Préférence nationale …
L’affaire couvait depuis quelques mois. Les organisations non-gouvernementales internationales (ONGI) en avait déjà identifié quelques signes avant-coureurs, ainsi pour l’obtention des permis de travail de leur personnel expatrié, dont la plupart étaient refusés sous prétexte qu’il fallait embaucher en priorité des Badguandais: à compétence égale, préférence nationale, martelait-on… Parfois sur un ton franchement désagréable!

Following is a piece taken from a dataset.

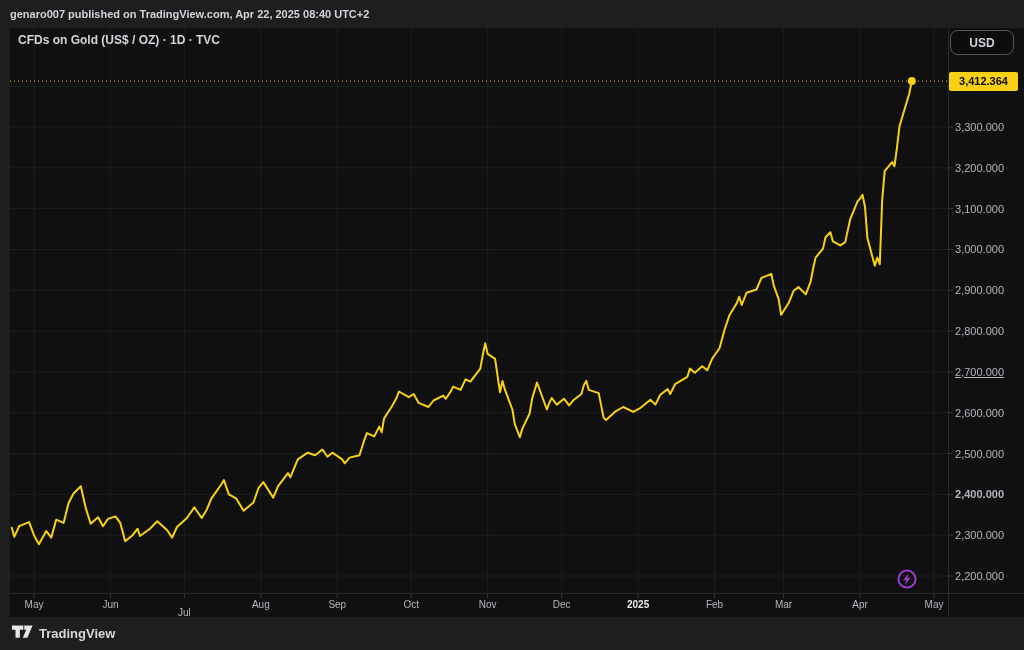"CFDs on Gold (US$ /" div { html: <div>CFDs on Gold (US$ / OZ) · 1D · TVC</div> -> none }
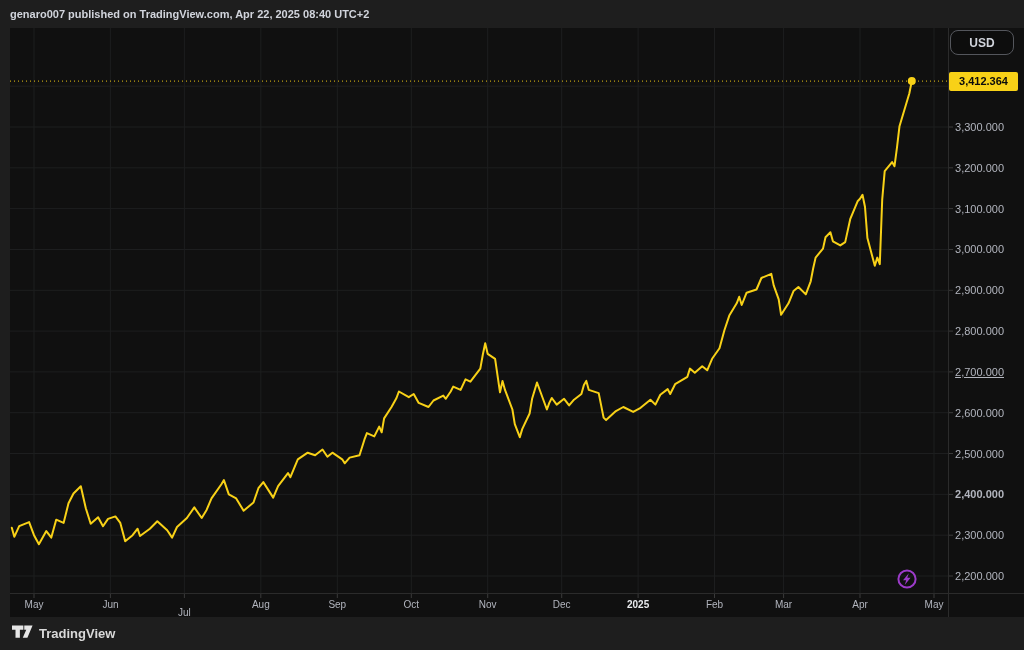"3,412.364" #price-flag { border-radius: 2px -> 8px }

Peu importait que les Badguandais compétents soient déjà en poste dans les ONGI qui fonctionnaient avec un personnel à 80-90% local – donc pas uniquement à des postes de gardien ou de chauffeur comme elles en étaient accusées. Ou qu’ils soient partis voir ailleurs si la fiscalité n’y était pas meilleure, c’est-à-dire avec une réelle relation entre les impôts et la qualité du service public rendu (l’eau, les routes, les écoles, la lumière, la protection sociale et la culture pour ne citer que l’essentiel). Pour ramener au bercail ces cerveaux en fuite, il suffisait aux ONGI, disait-on, d’ouvrir les recrutements à l’international seulement aux Badguandais, en fait de leur proposer un contrat expatrié dans leur propre pays.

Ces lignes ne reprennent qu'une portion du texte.